Hunt’s Berry Farm is a 65-acre farm, 10 of which they use to grow organic blueberries, is owned and managed by Bob and Linda Hunt. Blueberries weren’t necessarily the original plan when the Hunts started their farm in 2000, but they let the soil guide them. Tests told them their dirt was acidic, which provides an environment where blueberries thrive. So, in 2012, they planted their first blueberries and waited, as it usually takes two years for the bushes to produce fruit, and six years for them to really hit their stride. The rest is history, and Fresh Stop Market shareholders get a little piece of their sweet success each summer during the brief, six-week, Kentucky blueberry season.

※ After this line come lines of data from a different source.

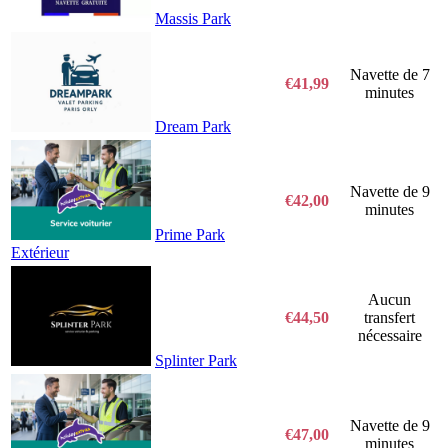
Massis Park
Navette de 7
€41,99
minutes
Dream Park
Navette de 9
€42,00
minutes
Prime Park
Extérieur
Aucun
€44,50
transfert
nécessaire
Splinter Park
Navette de 9
€47,00
minutes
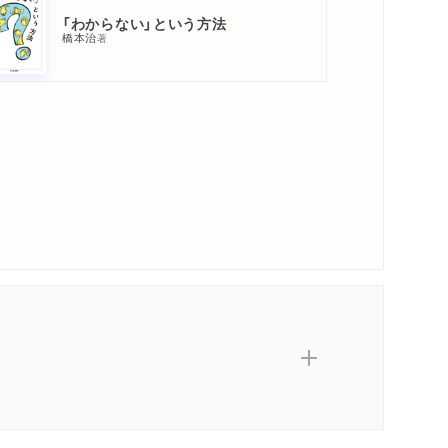
著作者プロフィール
感想
「わからない」という方法
シリーズ・関連本
橋本治
著
感想をおくる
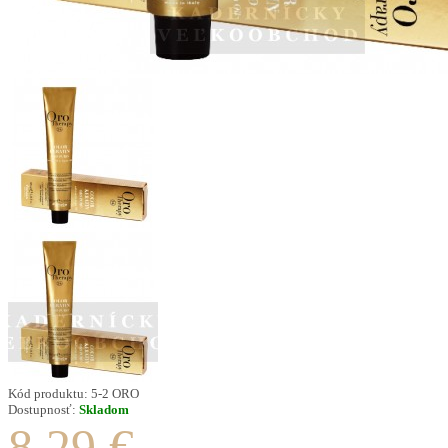
Kód produktu:
5-2 ORO
Dostupnosť:
Skladom
8.29 €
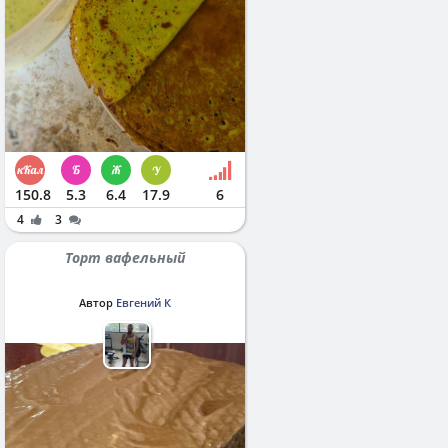
150.8
5.3
6.4
17.9
6
4
3
Торт вафельный
Автор
Евгений К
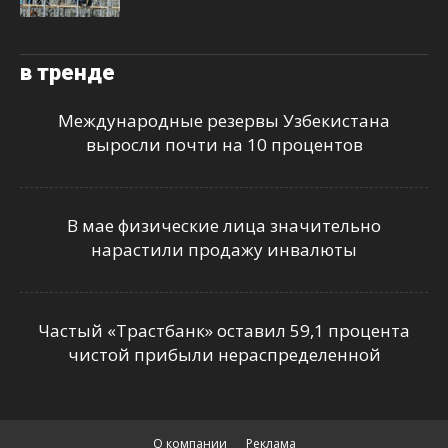
в тренде
Международные резервы Узбекистана
выросли почти на 10 процентов
В мае физические лица значительно
нарастили продажу инвалюты
Частый «Трастбанк» оставил 59,1 процента
чистой прибыли нераспределенной
О компании
Реклама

AppleWorks, Trafalgar, Ind.

The Apple Works began in 1989 when Rick and Sarah Brown planted trees on what is now the southern quarter of their orchard. Just as they do today, each tree was planted by hand with a shovel. Two years later, the trees bore their first crop. They pick their fruit when it is at the peak of flavor, rather than allowing it to ripen in storage, and sell directly to customers. This allows them to grow finicky varieties that are either too fragile or too difficult to be grown by larger orchards.

Stuckwish Farm, Vallonia, Ind.

Stuckwish Family Farms is a fourth-generation family owned farm operated by Vernon, Lonn and Ryan Stuckwish. The farm has expanded over the years to grow a variety of produce. In addition to growing delicious produce, safety is one of their top priorities, with the farm and its employees achieving GAP (Good Agriculture Practices) certification from the USDA each year.

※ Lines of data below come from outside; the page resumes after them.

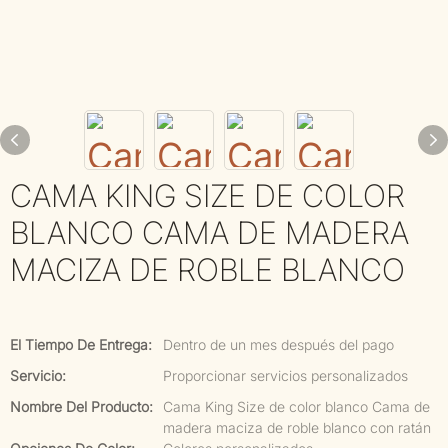
CAMA KING SIZE DE COLOR
BLANCO CAMA DE MADERA
MACIZA DE ROBLE BLANCO
El Tiempo De Entrega:
Dentro de un mes después del pago
Servicio:
Proporcionar servicios personalizados
Nombre Del Producto:
Cama King Size de color blanco Cama de
madera maciza de roble blanco con ratán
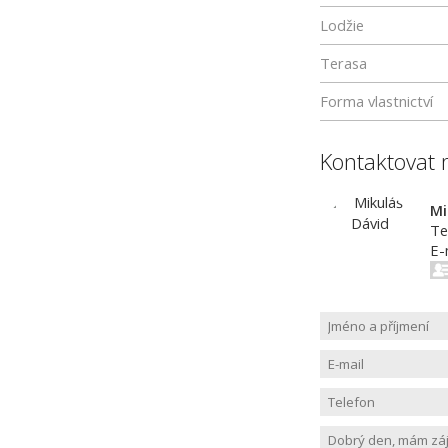
Lodžie
Terasa
Forma vlastnictví
Kontaktovat 
Mi
Te
E-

GrassCorps, Perry County, Ind.

Grass Corp is a family endeavor, created in 2001 by Stan and Martha Steckler and their growing family, which now includes eight children. Stan and Martha grew up on small dairy farms in southern Indiana, which is where Stan’s passion for farming sustainably began. In 2005, they moved their young family to its current location to expand its growing direct marketing business of pasture-raised products, which includes the eggs shareholders can purchase at their Fresh Stop Markets.

Van Meter Family Farm, Clarkson, KY

Van Meter Family Farm, Clarkson, KY. They are a 5th generation family farm dedicated to providing quality home-grown produce. They start the produce season with strawberries and finish up with pumpkins in the fall. They offer both PYO (pick your own) and pre-picked strawberries with the season beginning as early as the last week in April.

Bray’s Orchards and Roadside Market, Bedford County, KY

Bray Orchard & Roadside Market has a wide variety of fruits and vegetables including: strawberries, grapes, peaches, apples, blackberries, tomatoes, cabbage, green beans, peppers, cantaloupes, sweet corn, watermelons, pumpkins, squash.

We also have annuals, perennials, Indian corn, gourds, hanging baskets, jams, jellies. Of course, our homemade ice cream is a must to enjoy at any visit.